In the early part of his career, Marceau had a cliquish following of enthusiasts. It was not until 1951 that his Paris production of Gogol's Overcoat and his preferred character, Pierrot de Montmartre, achieved the requisite fame to tour Europe and Israel. His first North American appearance was in Canada when, in 1955, he performed pantomime sketches at Ontario's Stratford Festival. In the same year, he won critical acclaim while performing in a small off-Broadway theatre in New York. It was, as one critic put it, "visual poetry." He immediately became a hit with his audiences and his later appearances were sold out.

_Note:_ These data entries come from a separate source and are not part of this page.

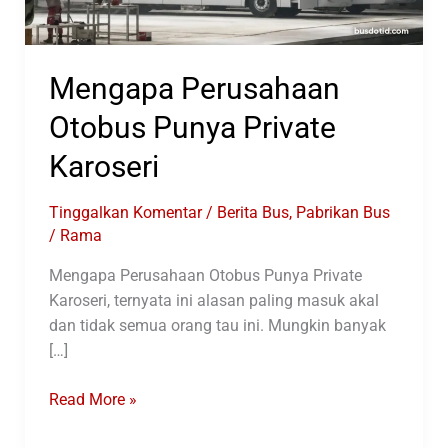
Mengapa Perusahaan
Otobus Punya Private
Karoseri
Tinggalkan Komentar
/
Berita Bus
,
Pabrikan Bus
/
Rama
Mengapa Perusahaan Otobus Punya Private
Karoseri, ternyata ini alasan paling masuk akal
dan tidak semua orang tau ini. Mungkin banyak
[…]
Mengapa
Read More »
Perusahaan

Marceau was born in 1923 in the Alsatian city of Strasbourg, a city which, after the First World War, was once more French, following 40 years of German rule. He grew up in Lille, near the Belgian border, where his father was a butcher. From childhood, he was determined to be a mime, imitating whatever he saw around him: plants, trees, birds and people. His parents loved what he did and encouraged him to pursue his evident talent.

During the Second World War, following the Nazi conquest of France, Marceau's father was seized as a hostage and deported to Auschwitz, where he perished. His mother and the family fled to Limoges, which, until the Allied invasion, was a part of Vichy France. Since the Vichy government was more than co-operative with the Germans in ferreting out Jews and handing them over to the Gestapo, his family changed its name from Mangel to Marceau to help conceal its Jewish identity. Marceau and his older brother joined the French Resistance and forged documents to help Jewish children escape to Switzerland.

His first performance as a mime was in 1947, in Paris's tiny Theatre de Poche, as the character Bip, which became his trademark. After that, he toured Western Europe, returning to Paris to organize a mime company.

Pantomime has a venerable history, beginning with Roman drama, achieving popularity in the 18th century with the help of the Italian theatre genre commedia dell'arte. It also figured prominently in the so-called English "dumb-shows" and in the religious mystery plays of the Middle Ages.

Pantomime has always had an advantage over regular drama in having no language requirement and in being clearly visible, especially in an outdoor setting, in circumstances where unamplified sounds would be rendered indistinct by distance and echoes. Ballet, obviously, has always had a close connection with mime.

It is not only an art form in itself, but a vital skill for an actor, regardless of the medium, except for radio. Even TV news anchors have to display the proper facial and body expressions to offer some human response to the news they are announcing.

Marceau could walk into a strong wind, skate, act out the battle between David and Goliath, catch a butterfly, engage in a tug-of-war, do anything that requires movement, or simply be still, using his expressive face, eyes and hands as the sole sources of action.

Marceau's performances were always at the human, personal and intimate level and always had an element of humanistic politics, about which he was very candid and deliberate.

"Mime," Marceau insisted, "is not a silent art. It is the art of touching people."

Eugene Kaellis is a retired academic living in New Westminster.